То, до каких запутанных коллизий могла довести киническая и циническая позиция по отношению к солдатчине, показывает пример из германской жизни. Осенью 1918 года немецкий рейх потерпел крах, утонув в анархистском гаме. Все выделенные нами типы были представлены в полной мере, наперебой выкрикивая свои мнения: солдаты-националисты - как герои, которые упорно не желали видеть, что война действительно проиграна; партии Веймарской республики - как гражданские сторонники средней позиции и выжидающие, которые желали предотвратить худшее и попытаться начать все с начала; и наконец, "спартаковцы", коммунисты, экспрессионисты, пацифисты, дадаисты и т. д.- как перешедшая в наступление "трусливая" фракция, проклинавшая войну вообще и требовавшая нового общества, построенного на новых принципах.
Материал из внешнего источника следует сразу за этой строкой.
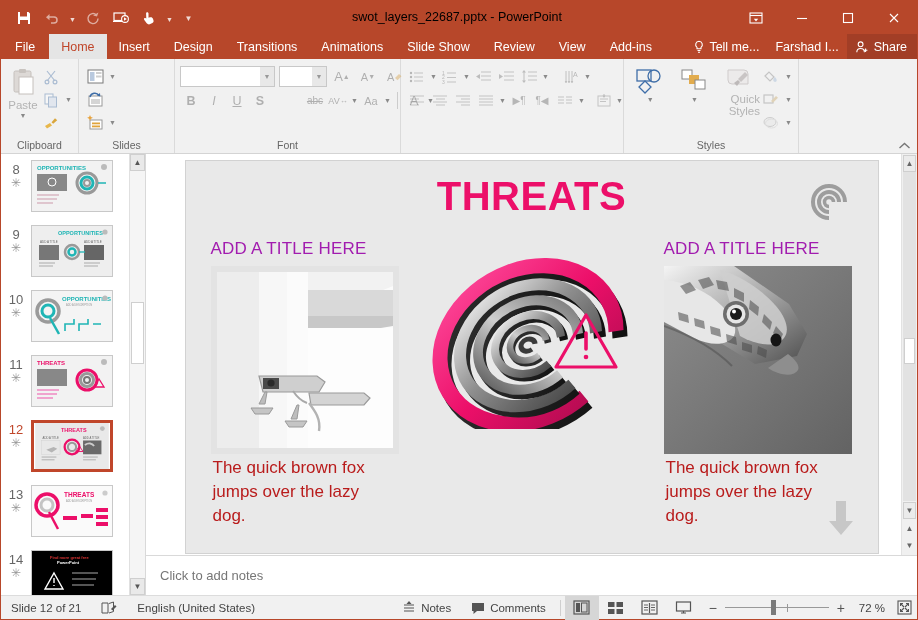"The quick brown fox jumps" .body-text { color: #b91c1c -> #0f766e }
Нужно знать эти коллизии, чтобы понять, как немецкий фашизм в форме гитлеровского движения обрел свое очевидное, точно локализуемое в истории качество. Гитлер принадлежит к фанатическим адептам мелкобуржуазного героизма, который приобрел остроту в постоянных стычках с абсолютно негероическими течениями, представленными желавшими выжить "трусами", и с образом мыслей переломного времени между 1917 и 1919 годами, превратившись в позицию, ставшую результатом наибольшего прогресса военного цинизма,-
в фашизм как реакцию немецких солдат, вернувшихся домой с мировой войны, на всю совокупность "разрушительных" реализмов тогдашних швейков, пацифистов, "проклятых штатских", социалистов, "большевиков" и т. п.* Фашистский военный цинизм - это последняя глава книги "Буржуа как герой". Он имеет своей предпосылкой высокий уровень шизоидных извращений, приведших в конечном счете к тому, что даже деклассированные мелкие буржуа типа Гитлера смогли уцепиться за образ героя - к тому же за такой образ героя, который был нигилистически изнурен войной,- и захотели утратить в нем свои Я.